**Dataset excerpts:**
□ □ □ □ □

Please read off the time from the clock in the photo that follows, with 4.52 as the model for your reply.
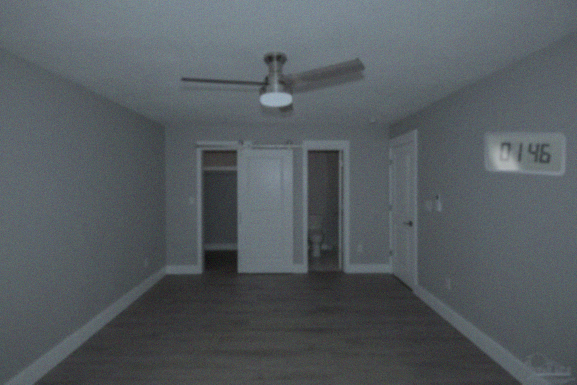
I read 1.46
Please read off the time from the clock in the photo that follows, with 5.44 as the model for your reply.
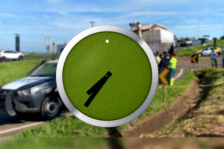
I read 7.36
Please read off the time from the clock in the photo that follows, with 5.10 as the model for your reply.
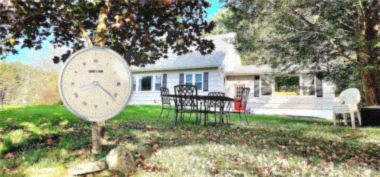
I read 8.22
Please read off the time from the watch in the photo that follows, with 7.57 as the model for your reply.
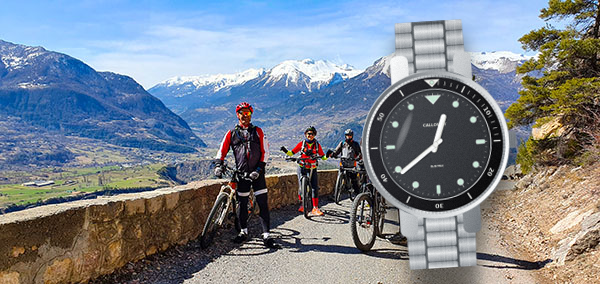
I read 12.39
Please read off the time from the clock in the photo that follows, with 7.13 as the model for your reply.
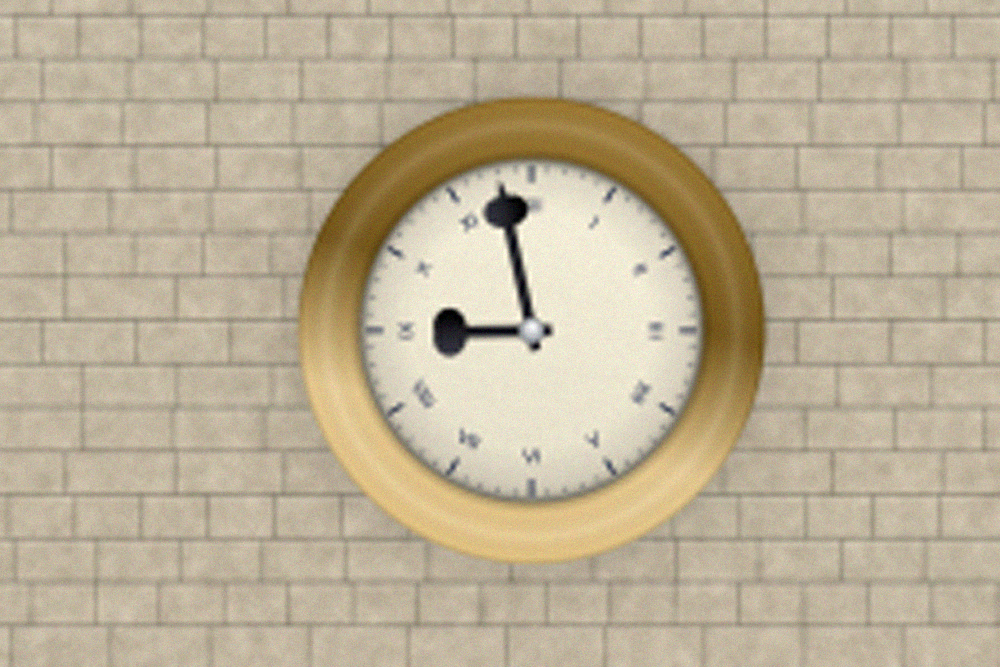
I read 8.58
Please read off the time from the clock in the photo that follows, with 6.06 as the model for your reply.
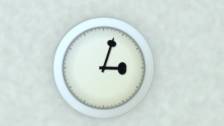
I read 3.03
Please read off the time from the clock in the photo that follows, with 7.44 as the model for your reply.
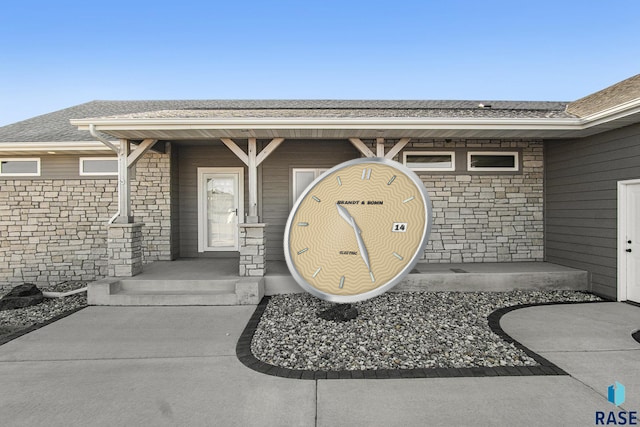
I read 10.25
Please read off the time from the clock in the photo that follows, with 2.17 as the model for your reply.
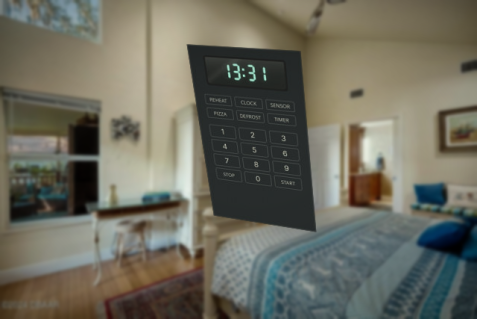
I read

□ □ □ □ □

**Instructions for the task:**
Present every line of the records above as a numbered list, skipping blank lines and leaving out the pictures.

**Worked answer:**
1. Please read off the time from the clock in the photo that follows, with 4.52 as the model for your reply.
2. I read 1.46
3. Please read off the time from the clock in the photo that follows, with 5.44 as the model for your reply.
4. I read 7.36
5. Please read off the time from the clock in the photo that follows, with 5.10 as the model for your reply.
6. I read 8.22
7. Please read off the time from the watch in the photo that follows, with 7.57 as the model for your reply.
8. I read 12.39
9. Please read off the time from the clock in the photo that follows, with 7.13 as the model for your reply.
10. I read 8.58
11. Please read off the time from the clock in the photo that follows, with 6.06 as the model for your reply.
12. I read 3.03
13. Please read off the time from the clock in the photo that follows, with 7.44 as the model for your reply.
14. I read 10.25
15. Please read off the time from the clock in the photo that follows, with 2.17 as the model for your reply.
16. I read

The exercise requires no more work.